Data shown:
*** Block opens ***

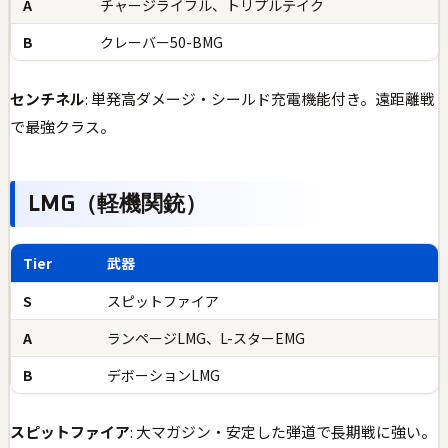
A
チャージライフル、トリプルテイク
B
クレーバー50-BMG
センチネル
: 単発高ダメージ・シールド充電機能付き。遠距離戦
で最強クラス。
LMG（軽機関銃）
Tier
武器
S
スピットファイア
A
ランページLMG、L-スターEMG
B
デボーションLMG
スピットファイア
: 大マガジン・安定した弾道で長期戦に強い。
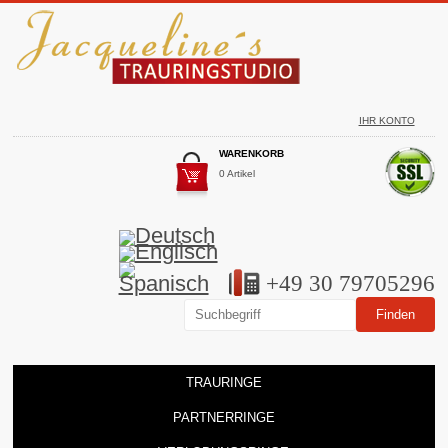
IHR KONTO
WARENKORB
0 Artikel
+49 30 79705296
TRAURINGE
PARTNERRINGE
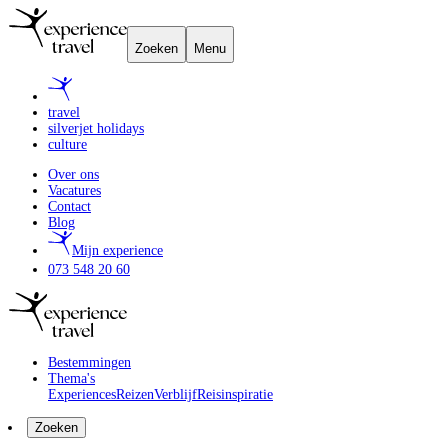
Zoeken
Menu
travel
silverjet holidays
culture
Over ons
Vacatures
Contact
Blog
Mijn experience
073 548 20 60
Bestemmingen
Thema's
Experiences
Reizen
Verblijf
Reisinspiratie
Zoeken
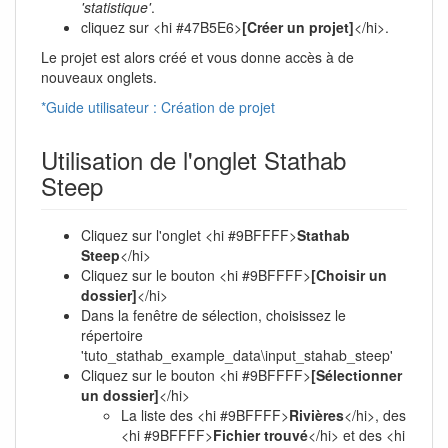
'statistique'
.
cliquez sur <hi #47B5E6>
[Créer un projet]
</hi>.
Le projet est alors créé et vous donne accès à de
nouveaux onglets.
*Guide utilisateur : Création de projet
Utilisation de l'onglet Stathab
Steep
Cliquez sur l'onglet <hi #9BFFFF>
Stathab
Steep
</hi>
Cliquez sur le bouton <hi #9BFFFF>
[Choisir un
dossier]
</hi>
Dans la fenêtre de sélection, choisissez le
répertoire
'tuto_stathab_example_data\input_stahab_steep'
Cliquez sur le bouton <hi #9BFFFF>
[Sélectionner
un dossier]
</hi>
La liste des <hi #9BFFFF>
Rivières
</hi>, des
<hi #9BFFFF>
Fichier trouvé
</hi> et des <hi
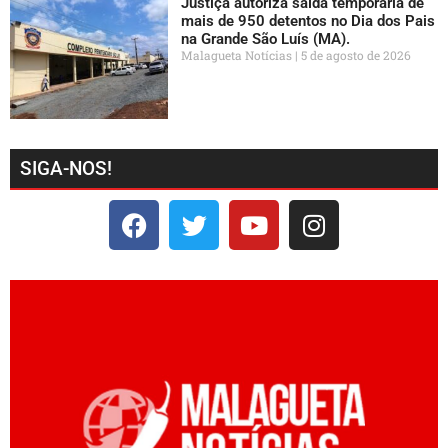
Justiça autoriza saída temporária de
mais de 950 detentos no Dia dos Pais
na Grande São Luís (MA).
Malagueta Notícias
5 de agosto de 2026
SIGA-NOS!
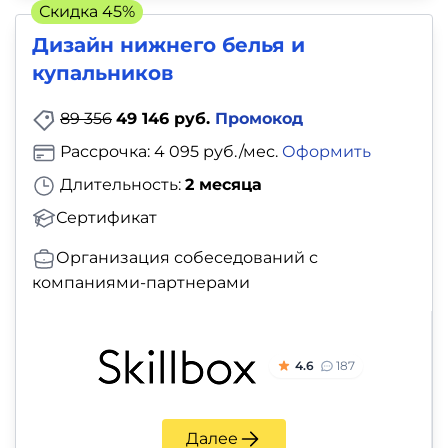
Скидка 45%
Дизайн нижнего белья и
купальников
89 356
49 146 руб.
Промокод
Рассрочка: 4 095 руб./мес.
Оформить
Длительность:
2 месяца
Сертификат
Организация собеседований с
компаниями-партнерами
4.6
187
Далее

*** Block closes ***

Task instructions: Reproduce only the lines from the first line of the listing above up to and including the line that holds "Création de projet". Omit the pictures.

The completed task:
A
チャージライフル、トリプルテイク
B
クレーバー50-BMG
センチネル
: 単発高ダメージ・シールド充電機能付き。遠距離戦
で最強クラス。
LMG（軽機関銃）
Tier
武器
S
スピットファイア
A
ランページLMG、L-スターEMG
B
デボーションLMG
スピットファイア
: 大マガジン・安定した弾道で長期戦に強い。
IHR KONTO
WARENKORB
0 Artikel
+49 30 79705296
TRAURINGE
PARTNERRINGE
Zoeken
Menu
travel
silverjet holidays
culture
Over ons
Vacatures
Contact
Blog
Mijn experience
073 548 20 60
Bestemmingen
Thema's
Experiences
Reizen
Verblijf
Reisinspiratie
Zoeken
'statistique'
.
cliquez sur <hi #47B5E6>
[Créer un projet]
</hi>.
Le projet est alors créé et vous donne accès à de
nouveaux onglets.
*Guide utilisateur : Création de projet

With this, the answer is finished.